Task goal: Transcribe each of the lines below verbatim, keeping every character and fragment unchanged.

##############################

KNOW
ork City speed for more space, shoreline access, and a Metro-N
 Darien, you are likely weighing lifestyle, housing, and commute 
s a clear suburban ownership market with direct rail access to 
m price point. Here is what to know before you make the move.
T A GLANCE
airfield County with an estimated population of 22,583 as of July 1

##############################

The answer:
KNOW
ork City speed for more space, shoreline access, and a Metro-N
 Darien, you are likely weighing lifestyle, housing, and commute 
s a clear suburban ownership market with direct rail access to 
m price point. Here is what to know before you make the move.
T A GLANCE
airfield County with an estimated population of 22,583 as of July 1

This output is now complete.